___ Übungstext ___

Es riecht nach früher

Irgendwann zwischen acht und neun Uhr abends, ich reite am Waldrand entlang, ein paar hundert Meter weiter, am anderen Ende der Wiese stehen Häuser, der Vollmond hängt weiss und rund am Himmel und es riecht nach frisch geschnittenem Rasen. Der Geruch muss von den Häusern her kommen, denn die Wiese ist noch nicht geschnitten, noch ist der Boden zu weich, die Traktoren würden tiefe Spuren hinterlassen. Noch am Montag war hier in der Senke eine Pfütze in der sich, wäre sie noch ein wenig länger geblieben, sicher Enten angesiedelt hätten.

Als ich um die nächste Kurve reite und freie Sicht auf den Dämmerungshimmel habe, staune ich. Violettrotorangegelbhellblaugrau leuchtet es am Horizont.

___ Die Datensätze ___

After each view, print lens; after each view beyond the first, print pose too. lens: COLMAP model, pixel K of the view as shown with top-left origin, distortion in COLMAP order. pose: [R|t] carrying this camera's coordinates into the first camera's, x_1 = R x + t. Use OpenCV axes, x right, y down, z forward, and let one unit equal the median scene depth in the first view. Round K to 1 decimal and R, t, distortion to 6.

___
___ Die Datensätze ___

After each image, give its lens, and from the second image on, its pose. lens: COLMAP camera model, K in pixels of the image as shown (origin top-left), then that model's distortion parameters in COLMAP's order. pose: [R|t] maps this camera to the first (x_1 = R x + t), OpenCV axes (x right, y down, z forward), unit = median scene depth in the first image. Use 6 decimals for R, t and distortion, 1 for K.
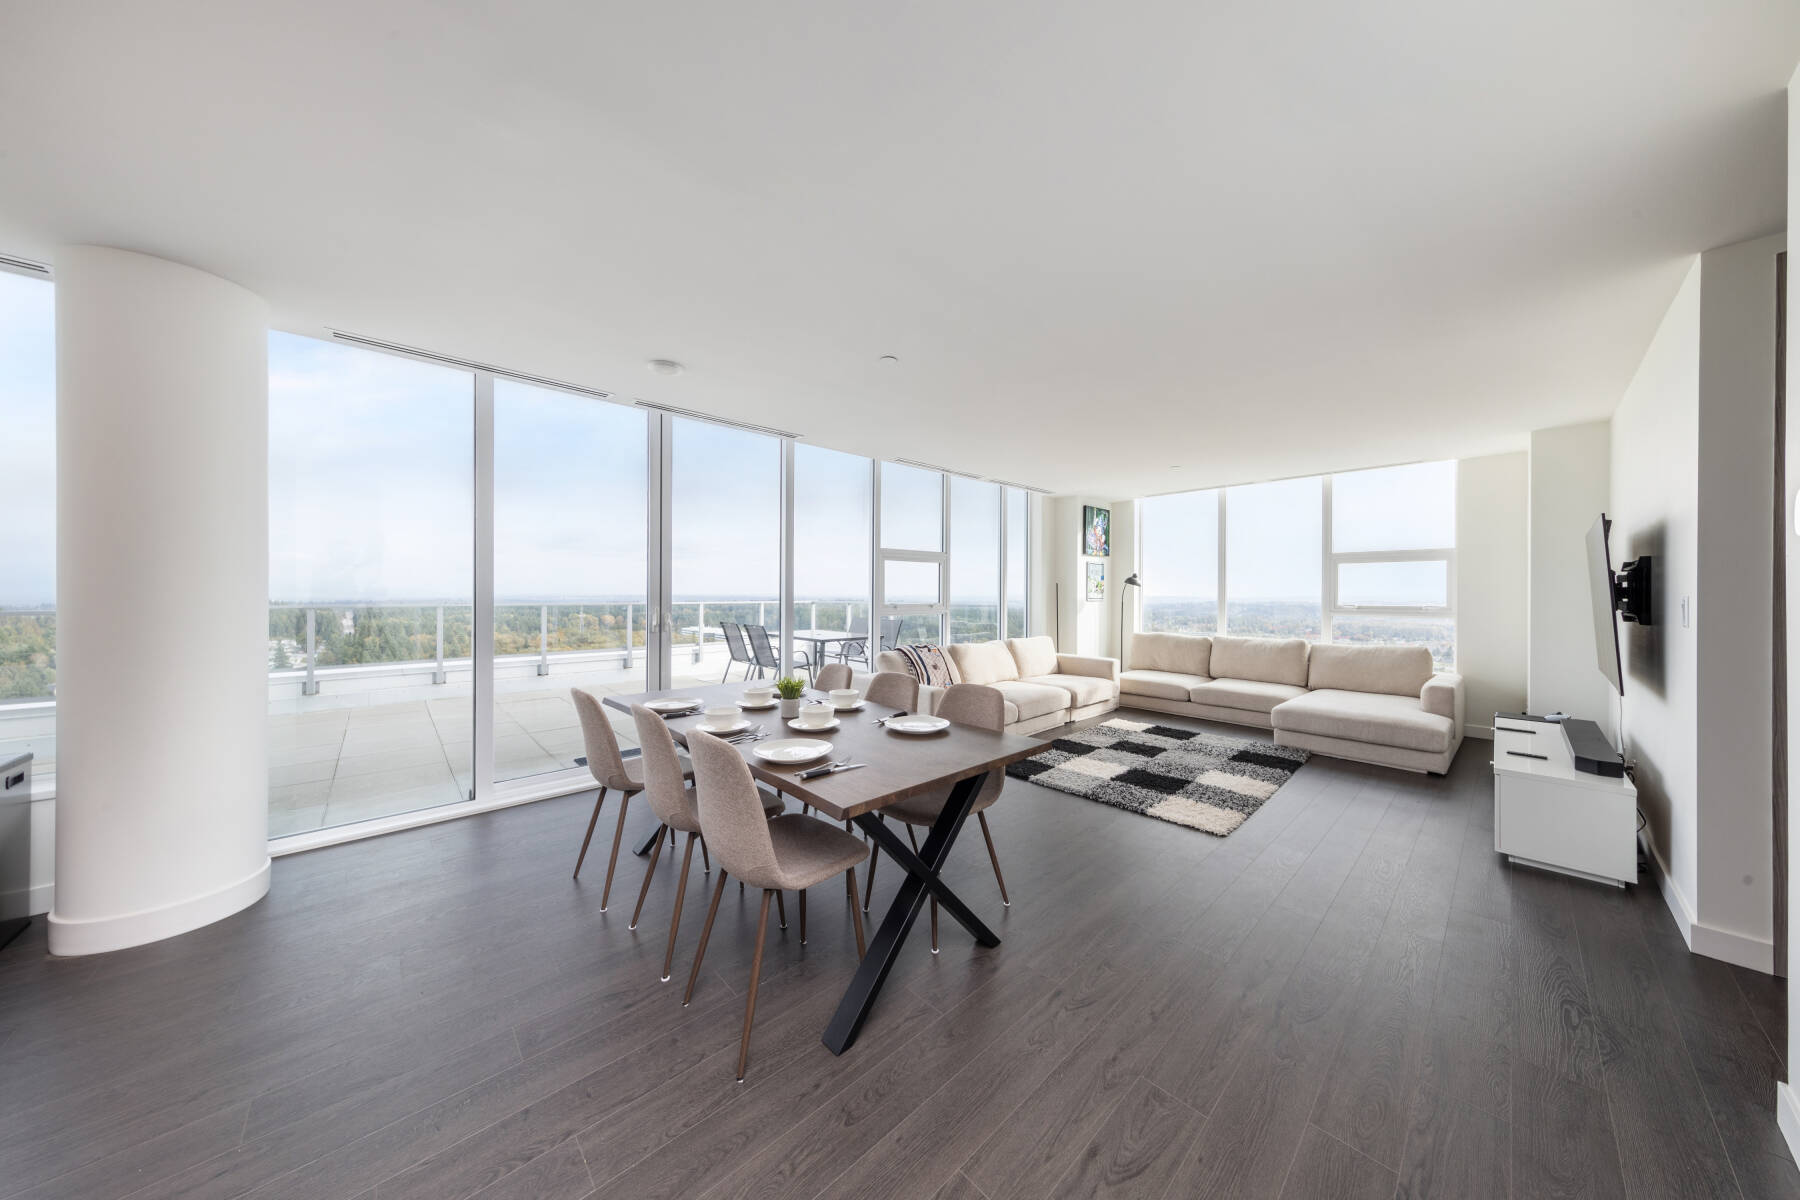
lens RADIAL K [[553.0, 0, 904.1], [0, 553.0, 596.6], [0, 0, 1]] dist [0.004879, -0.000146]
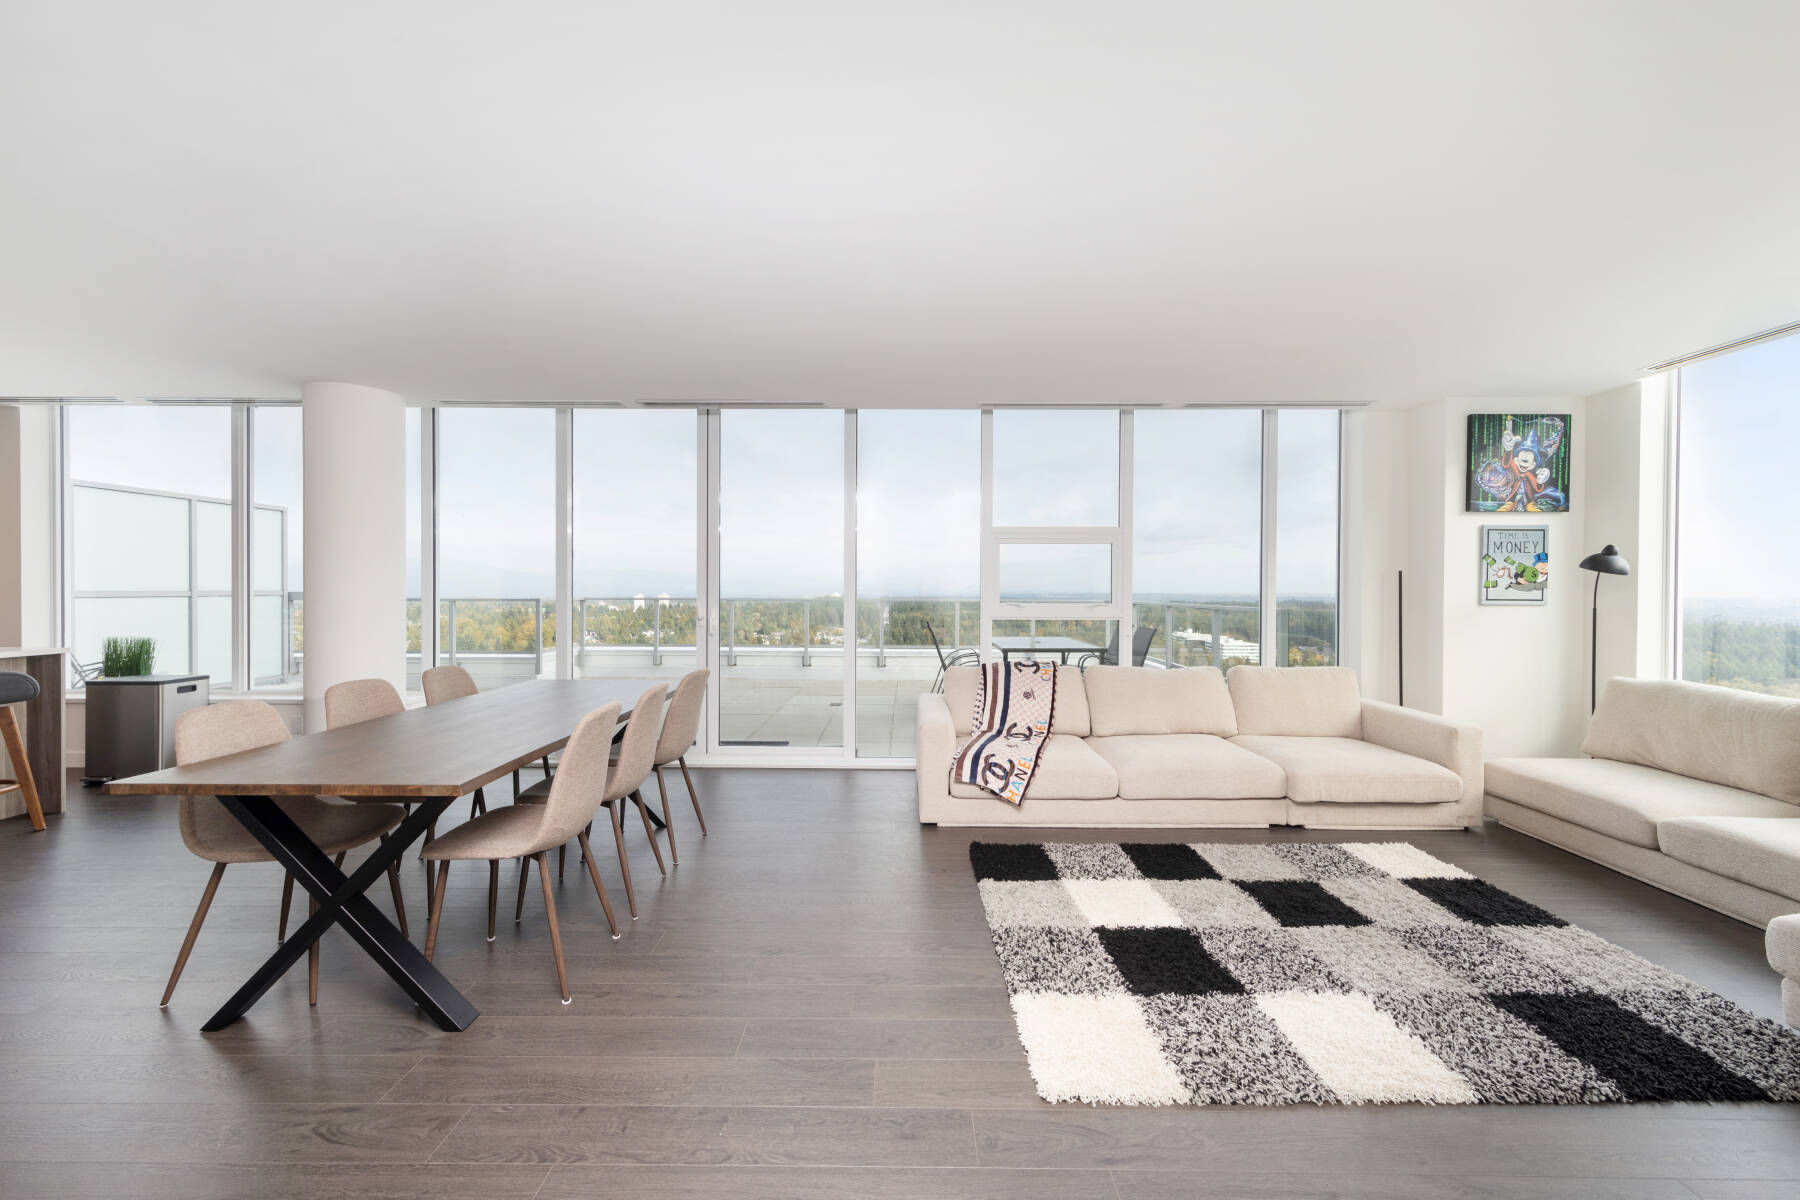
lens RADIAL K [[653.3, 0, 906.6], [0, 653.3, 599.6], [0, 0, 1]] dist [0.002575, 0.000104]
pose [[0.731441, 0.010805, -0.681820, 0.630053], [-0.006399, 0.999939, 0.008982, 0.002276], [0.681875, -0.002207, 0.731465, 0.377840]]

___

Zur Aufgabe: Schreib den Text über den abendlichen Ausritt nach seinem letzten Satz weiter. Die Datensätze haben mit dem Text nichts zu tun.

Erwartete Antwort:
Das Pferd zieht zum Brunnen, taucht die Nase ins Wasser und atmet aus, grosse Blasen steigen an die Wasseroberfläche. Es riecht nach früher, nach Vita-Parcours mit dem Herrn Papa vor mehr als zwanzig Jahren. Ich denke an meine Kindheit, und frage mich, ob ich heute anders wäre, wenn ich meinen Vater häufiger als alle paar Wochen und später alle paar Monate, dann Jahre, gesehen hätte. Ob ich glücklicher gewesen wäre in einer sogenannt heilen Familie, mit Mutter und Vater im selben Haus. Ob ich gelernt hätte, mit Leuten zu reden, wenn es mir nicht gut geht oder ob ich genau so verschwiegen gewesen wäre.

Unnötige Gedanken sind das, reine Gedankenverschwendung. Niemand weiss, wie es hätte sein können oder wie es gewesen wäre. Das ist das gute an der Tatsache, dass niemand weiss, wie Dinge, die nicht passiert sind, hätten passieren können: wir wissen nicht, was wir verpasst haben, was uns vorenthalten wurde. Und es lohnt sich nicht, einer Sache hinterherzutrauern, die man niemals hätte haben können.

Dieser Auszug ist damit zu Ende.